Ce matin, en me réveillant, j’ai senti un malaise. Je n’arrivais pas à mettre le doigt sur ce qui me troublait, jusqu’à ce que je regarde mon agenda. Nous sommes le 11 septembre. D’un coup, tout m’est revenu. En une fraction de seconde, j’ai revécu les événements de cette journée fatale qui a marqué tant de vies, dont la mienne. Parce que ce jour-là, j’étais à New York.


À 6 h ce matin-là, nous nous étions rendus au Madison Square Garden où je devais procéder à l’évaluation des joueurs des Rangers avant le début de leur saison dans la LNH. Le travail allait bon train, les joueurs plaisantaient et l’atmosphère était excellente. Peu avant 9 h, les lumières ont vacillé comme si l’édifice allait manquer d’électricité. Tout est revenu à la normale en quelques secondes et nous avons poursuivi nos tests. Puis Theoren Fleury et Sylvain Lefebvre sont entrés. Ils étaient pâles comme des fantômes en nous annonçant qu’un avion venait de percuter l’une des tours jumelles du World Trade Center. La nouvelle nous a coupé les jambes. Nous avons couru vers le poste de télé juste au moment où un autre avion s’empalait dans la deuxième tour.

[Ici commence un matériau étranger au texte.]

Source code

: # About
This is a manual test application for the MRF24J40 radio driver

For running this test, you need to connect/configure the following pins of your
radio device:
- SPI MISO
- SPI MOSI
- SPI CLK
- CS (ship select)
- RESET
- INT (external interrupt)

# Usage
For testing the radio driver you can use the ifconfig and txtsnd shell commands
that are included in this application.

Nous avons réalisé que New York était attaquée. J’ai paniqué. Il fallait que je sorte. Que je vois de mes yeux! Je suis allé dehors où la foule courait dans tous les sens. Les gens pleuraient et ne comprenaient pas plus que nous ce qui venait de se passer.


Soudain, il n’y a plus aucun plaisir. Comme les autres, j’ai eu peur. Peur pour moi, peur pour mes amis, peur pour ma famille. 

 

Les policiers nous ont invités à rentrer dans l’aréna qui, selon eux, était plus sécuritaire. Regroupés devant l’unique téléviseur, nous avons regardé les images horribles qui passaient en boucle, jusqu’à l’effondrement des tours. 


J’ai vécu un cauchemar. Comment cela pouvait-il arriver? Je sentais les sueurs froides me couler dans le dos. J’étais anéanti!


Je ne peux vous raconter tout ce que j’ai vu. C’est encore trop douloureux. Toutes ces personnes dans les rues à la recherche de parents ou d’amis disparus; tous ces gens qui erraient, tétanisés par le choc; toutes ces personnes dont le visage trahissait l’horreur dont ils avaient été témoins. Tous ces souvenirs restent gravés dans ma mémoire. 


Pendant longtemps, je me suis demandé pourquoi est-ce arrivé? Pourquoi tous ces morts? Pourquoi toute cette détresse? J’ai été parmi les chanceux.Pourquoi ai-je survécu?


Je n’ai toujours pas de réponse à cette question. C’est la 18e fois que je me réveille avec un malaise qui m’angoisse. Les premières années ont été spécialement difficiles. Je pleurais souvent ce jour-là.

 

Je ne sais pas s’il y a des leçons à tirer d’événements aussi tragiques. Peut-être chacun tire-t-il ses propres conclusions. En ce qui me concerne, et avec le temps qui passe, j’ai simplement compris comment la vie est fragile, courte et belle. Je me rappelle ces quelques heures en me disant que personne n’est à l’abri du destin. Je me considère chanceux d’être encore ici, près de ma famille et des personnes que j’aime. Je veux profiter de la vie et du moment présent. Voilà peut-être l’enseignement du 11 septembre. 


Plutôt que de me demander « pourquoi moi? », je devrais peut-être me dire « pourquoi pas? » et déguster chaque moment.